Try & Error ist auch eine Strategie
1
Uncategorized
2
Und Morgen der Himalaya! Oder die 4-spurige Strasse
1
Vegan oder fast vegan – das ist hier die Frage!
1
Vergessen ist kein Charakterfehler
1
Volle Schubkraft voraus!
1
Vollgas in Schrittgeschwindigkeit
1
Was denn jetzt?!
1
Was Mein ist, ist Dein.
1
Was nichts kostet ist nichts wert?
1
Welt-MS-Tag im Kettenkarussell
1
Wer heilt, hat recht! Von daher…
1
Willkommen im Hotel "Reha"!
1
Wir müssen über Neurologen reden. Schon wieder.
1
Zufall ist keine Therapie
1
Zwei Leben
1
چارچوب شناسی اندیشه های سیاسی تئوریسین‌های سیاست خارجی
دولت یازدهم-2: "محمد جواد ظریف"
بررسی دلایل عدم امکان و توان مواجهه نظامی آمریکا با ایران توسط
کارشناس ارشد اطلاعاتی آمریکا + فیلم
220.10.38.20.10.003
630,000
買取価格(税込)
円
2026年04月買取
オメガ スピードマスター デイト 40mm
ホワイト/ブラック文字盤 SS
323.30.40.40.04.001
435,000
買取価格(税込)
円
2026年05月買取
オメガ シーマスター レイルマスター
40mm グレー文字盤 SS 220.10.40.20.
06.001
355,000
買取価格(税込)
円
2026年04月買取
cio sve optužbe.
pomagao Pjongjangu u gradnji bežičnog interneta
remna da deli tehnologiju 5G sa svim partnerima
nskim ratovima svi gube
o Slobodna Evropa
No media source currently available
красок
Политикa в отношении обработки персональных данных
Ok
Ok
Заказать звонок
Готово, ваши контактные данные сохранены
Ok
###
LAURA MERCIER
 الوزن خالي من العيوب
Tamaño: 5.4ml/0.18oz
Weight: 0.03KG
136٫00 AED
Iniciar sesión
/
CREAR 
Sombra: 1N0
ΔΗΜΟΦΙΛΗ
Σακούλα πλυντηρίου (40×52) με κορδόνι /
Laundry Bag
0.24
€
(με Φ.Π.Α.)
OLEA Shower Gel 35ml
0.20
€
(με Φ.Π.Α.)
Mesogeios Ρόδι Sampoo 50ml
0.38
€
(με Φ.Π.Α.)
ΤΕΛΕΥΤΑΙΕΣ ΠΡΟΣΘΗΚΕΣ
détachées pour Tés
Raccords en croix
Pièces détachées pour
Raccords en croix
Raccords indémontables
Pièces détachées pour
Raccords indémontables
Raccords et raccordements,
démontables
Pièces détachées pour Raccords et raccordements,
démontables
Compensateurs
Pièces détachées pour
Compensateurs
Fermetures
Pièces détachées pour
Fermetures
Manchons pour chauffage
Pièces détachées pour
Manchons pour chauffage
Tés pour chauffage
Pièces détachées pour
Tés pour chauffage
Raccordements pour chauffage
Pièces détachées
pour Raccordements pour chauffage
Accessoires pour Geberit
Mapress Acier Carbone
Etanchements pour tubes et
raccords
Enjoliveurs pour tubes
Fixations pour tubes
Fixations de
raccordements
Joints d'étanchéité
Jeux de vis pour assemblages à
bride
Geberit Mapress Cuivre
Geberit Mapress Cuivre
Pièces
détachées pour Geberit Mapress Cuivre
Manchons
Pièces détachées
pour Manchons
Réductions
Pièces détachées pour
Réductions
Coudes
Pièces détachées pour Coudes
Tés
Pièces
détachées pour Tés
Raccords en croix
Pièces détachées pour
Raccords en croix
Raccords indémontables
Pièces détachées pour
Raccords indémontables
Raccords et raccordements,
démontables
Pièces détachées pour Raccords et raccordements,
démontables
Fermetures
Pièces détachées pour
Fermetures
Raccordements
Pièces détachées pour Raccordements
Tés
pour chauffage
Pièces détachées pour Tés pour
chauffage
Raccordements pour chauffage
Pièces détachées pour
###
§ **REQUIRED WORK**
Please pick out every line in the entries above that contains the word "Mapress", and copy each one in full.

§ **RESULT FOR THIS EXERCISE**
Mapress Acier Carbone
Geberit Mapress Cuivre
Geberit Mapress Cuivre
détachées pour Geberit Mapress Cuivre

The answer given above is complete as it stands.